To quote R.C. Brown:

"At some point, the light went off in someone's head; "Why don't we sell this board set for use in PCs?". IrisVision was born. Initially, the MCA card was re-designed to offer some features critical for the PC market, including standard 15-pin VGA-style video output and a 15-pin VGA passthrough input connector. The IBM genlock connector was moved to the top of the card, and stereo display signals were also brought out to the VGA passthrough connector. The card occupied 1 32-bit MCA slot and an adjacent 16/32 bit slot. One or two daughter boards provided framebuffer and z-buffer memory.
Work then began on the design of an Industry Standard Architecture (ISA or AT-bus) version of the card.
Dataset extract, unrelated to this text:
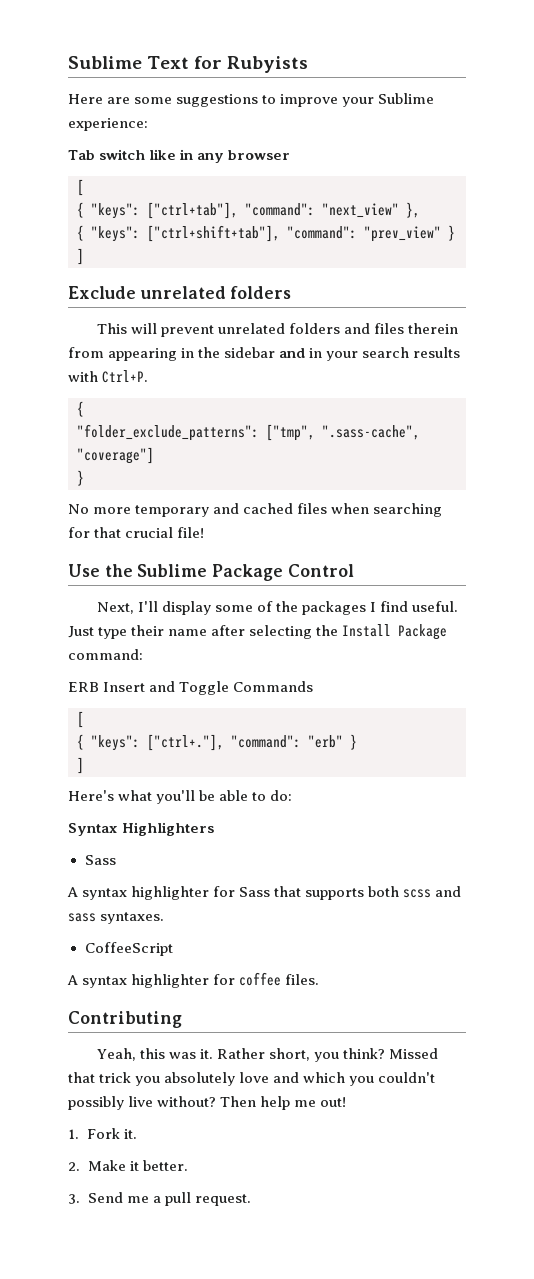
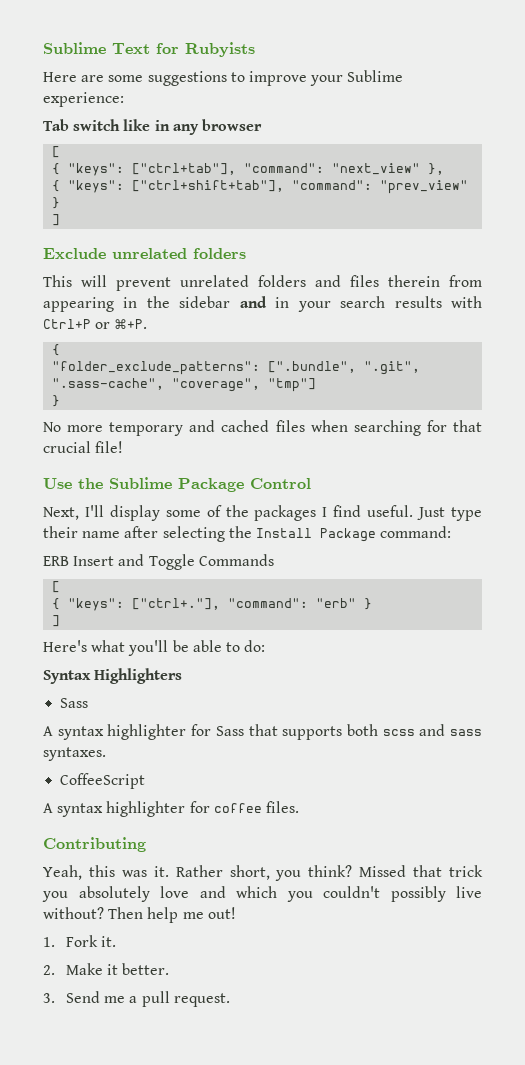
[102,370,149,383] Ctrl+P. -> [43,319,148,329] Ctrl+P or ⌘+P.
[266,424,420,441] [77,447,154,464] ["tmp", ".sass-cache", "coverage"] -> [268,361,421,375] [52,378,317,392] [".bundle", ".git", ".sass-cache", "coverage", "tmp"]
It would occupy 2 16-bit ISA slots and use the identical daughter cards as the MCA (and IBM) versions of the board set."


Not unlike its Personal IRIS variant, IrisVision was capable of handling 8-bit and 24-bit raster images with a 24-bit Z buffer. The difference lay in that all this was integrated with a fifth generation Geometry Engine without having to upgrade the cards themselves. Around the same time, SGI was preparing to introduce the next series of graphics cards for their IRIS Indigo workstations, called "Express Graphics", which came in two variants for the Personal IRIS: Turbo Graphix and the Elan Graphics pipeline, both of them an evolution of IrisVision.

It came packaged with a proprietary 32-bit C compiler in order to take advantage of the 80386 and 80486's 32-bit extensions (at this time, SGI was moving forward to 64-bit microprocessors on their own platform). The PharLap 32-bit DOS-Extender was also packaged to further enable the use of large amounts of memory (up to 2 GB). Due to the nature of the pipeline, all execution calls to IRIS GL were displayed in fullscreen (MS-DOS could not display windows, so this left programmers with the freedom to write up their interface in pure IRIS GL).

The forgotten 3D revolution[edit]

3D graphics hardware was a relatively new prospect for microcomputers at the time, and was unknown in the IBM personal computing world. 3D graphics software was mostly associated with PowerAnimator and Softimage or niche applications on the Amiga 3000, such as Video Toaster and Lightwave, or the Macintosh Quadra, such as StrataVision, and 3D graphics hardware was frequently associated with UNIX machines. In contrast, in the IBM personal computing world, VGA was just barely coming into the spotlight when IrisVision came out on the market. IrisVision presented an alternative few had ever imagined on the Intel platform: that of a 3D platform that used MS-DOS as the base operating system.

AutoDesk quickly realized that they could capitalize on this graphics subsystem and released their most successful CAD and 3D production products with support for this card, among them AutoCAD (Revisions 12 and 13) and 3D studio 2 through 4. Eventually support for Microsoft Windows would be developed but without much ado as hardly any software on the GUI system would take advantage of the card.

Despite all this, IrisVision fell into relative obscurity, as IRIS GL hadn't reached its pinnacle as the de facto 3D API then was PHIGS, and few people had any real idea of what to do with 3D graphics (outside of the CAD industry). Another attempt to port SGI hardware to the PC platform would not occur until the introduction of the SGI Visual Workstation.